▶ [Problem to work on]: Give back exactly the lines of the entries below from the line with "left back paw: (38, 890)" to the line with "right knee: (253, 791)", inclusive, and only those.

Per-instance keypoint data

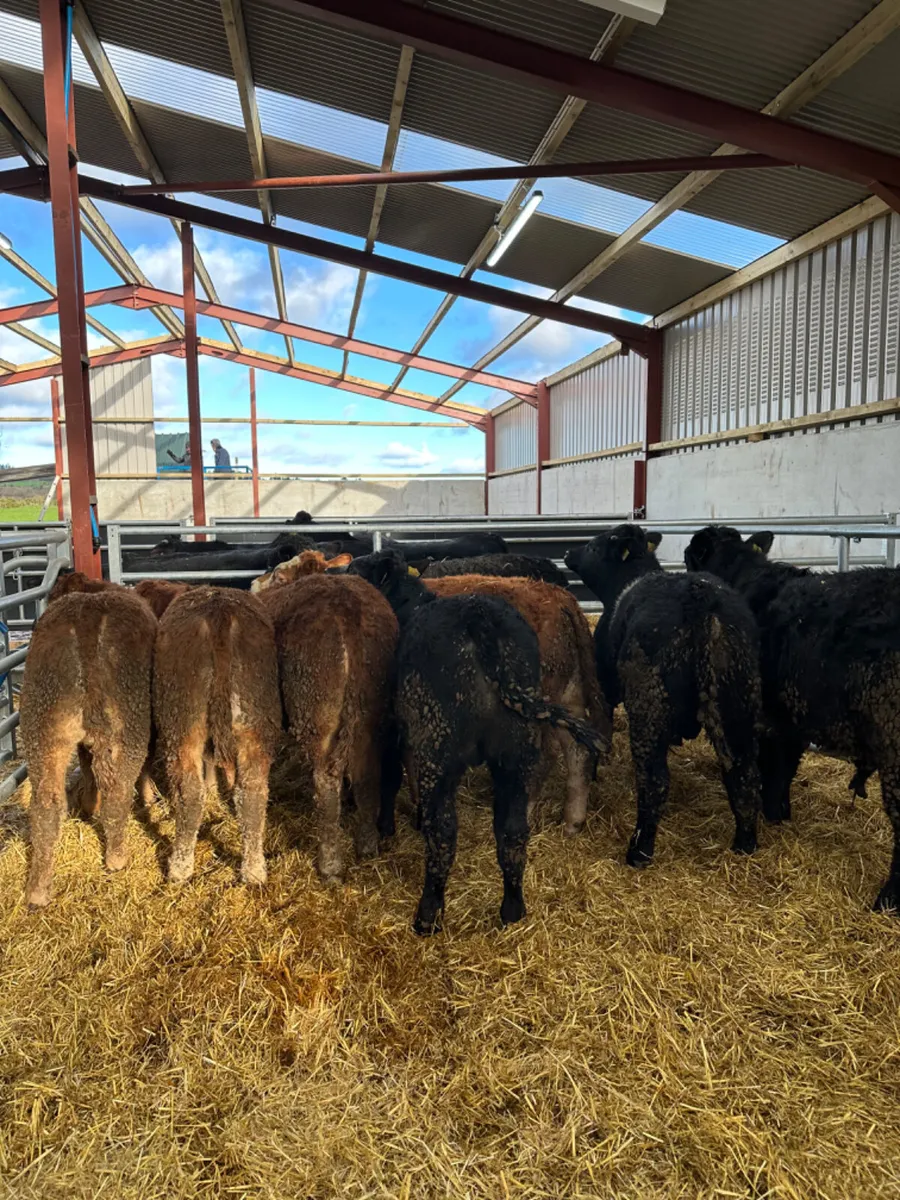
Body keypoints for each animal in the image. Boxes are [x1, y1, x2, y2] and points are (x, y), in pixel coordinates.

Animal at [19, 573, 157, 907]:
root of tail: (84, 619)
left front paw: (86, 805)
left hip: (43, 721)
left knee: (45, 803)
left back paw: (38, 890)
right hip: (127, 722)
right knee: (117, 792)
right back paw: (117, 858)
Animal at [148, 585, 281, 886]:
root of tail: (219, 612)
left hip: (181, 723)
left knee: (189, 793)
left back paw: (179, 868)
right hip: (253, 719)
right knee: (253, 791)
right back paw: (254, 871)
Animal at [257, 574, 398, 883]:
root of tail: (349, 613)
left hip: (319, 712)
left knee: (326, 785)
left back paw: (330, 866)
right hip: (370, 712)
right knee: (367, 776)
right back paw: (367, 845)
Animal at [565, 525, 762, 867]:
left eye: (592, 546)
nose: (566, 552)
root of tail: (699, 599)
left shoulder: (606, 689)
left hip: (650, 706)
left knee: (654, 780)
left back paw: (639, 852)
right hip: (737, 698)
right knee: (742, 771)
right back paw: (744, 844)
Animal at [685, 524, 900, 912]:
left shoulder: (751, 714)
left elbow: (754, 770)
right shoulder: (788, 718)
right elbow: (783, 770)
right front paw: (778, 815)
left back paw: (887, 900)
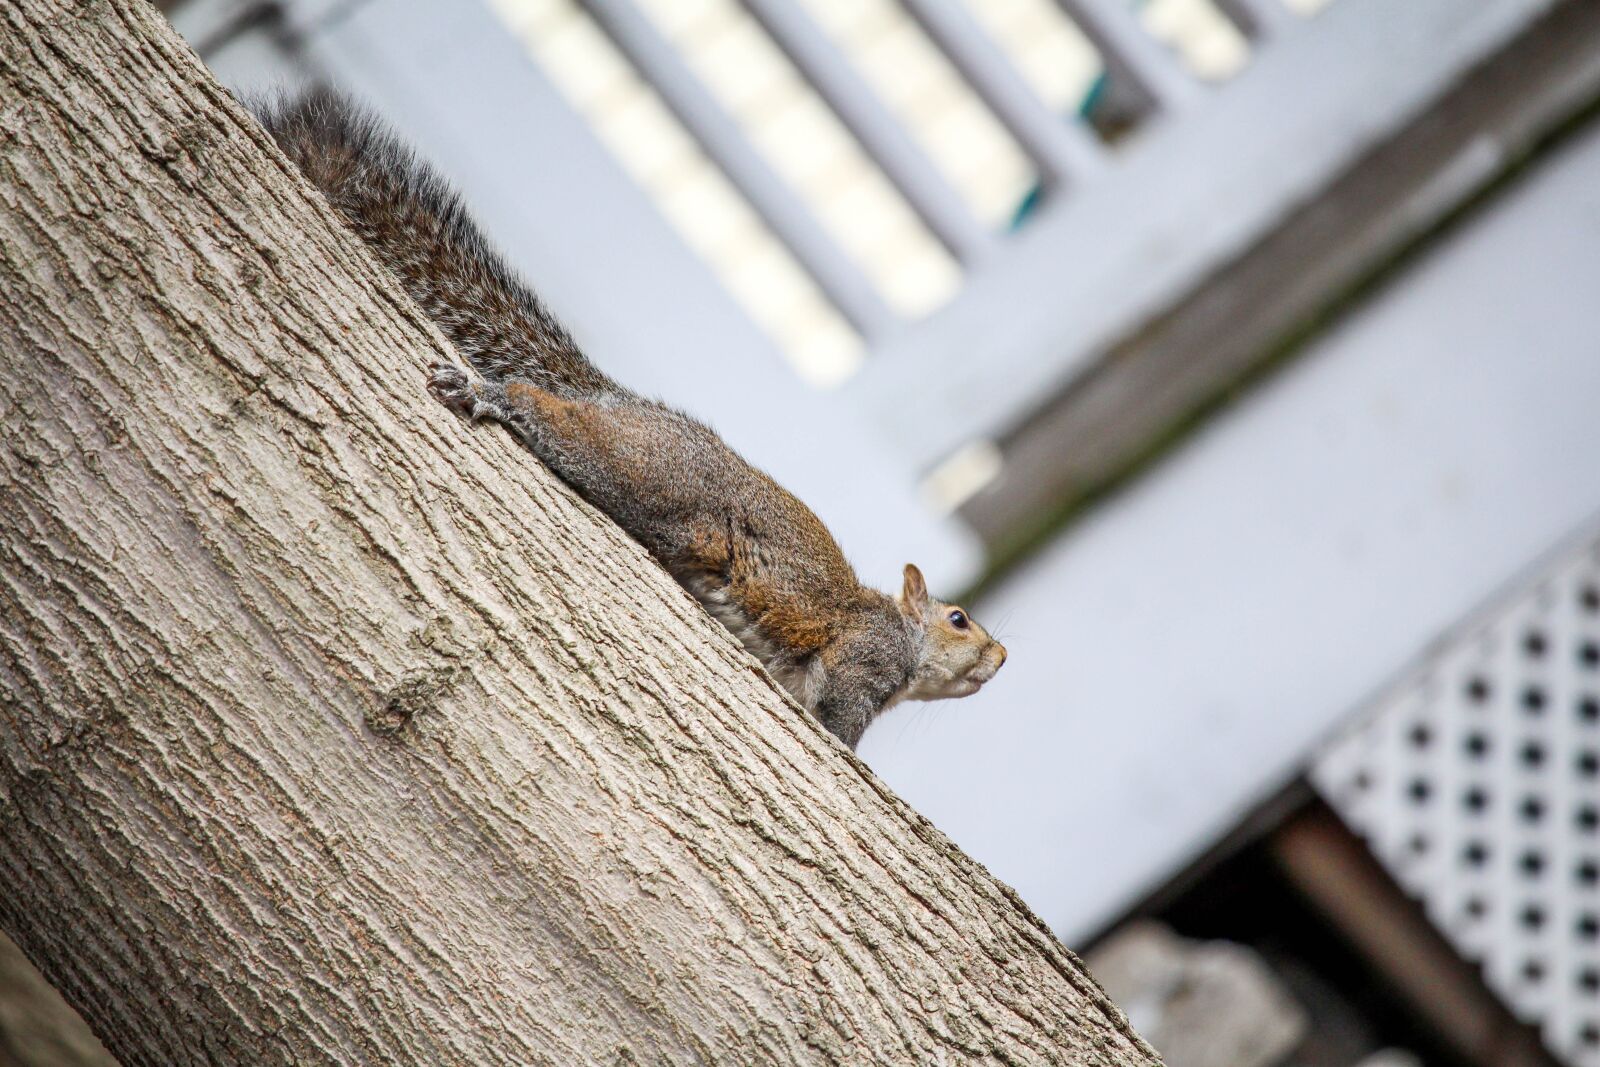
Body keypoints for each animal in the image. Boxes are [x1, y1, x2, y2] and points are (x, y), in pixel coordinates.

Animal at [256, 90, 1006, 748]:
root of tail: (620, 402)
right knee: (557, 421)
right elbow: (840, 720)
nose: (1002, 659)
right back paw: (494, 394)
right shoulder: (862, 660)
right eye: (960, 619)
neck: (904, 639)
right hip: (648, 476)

▶ [Result]:
left back paw: (38, 890)
right hip: (127, 722)
right knee: (117, 792)
right back paw: (117, 858)
Animal at [148, 585, 281, 886]:
root of tail: (219, 612)
left hip: (181, 723)
left knee: (189, 793)
left back paw: (179, 868)
right hip: (253, 719)
right knee: (253, 791)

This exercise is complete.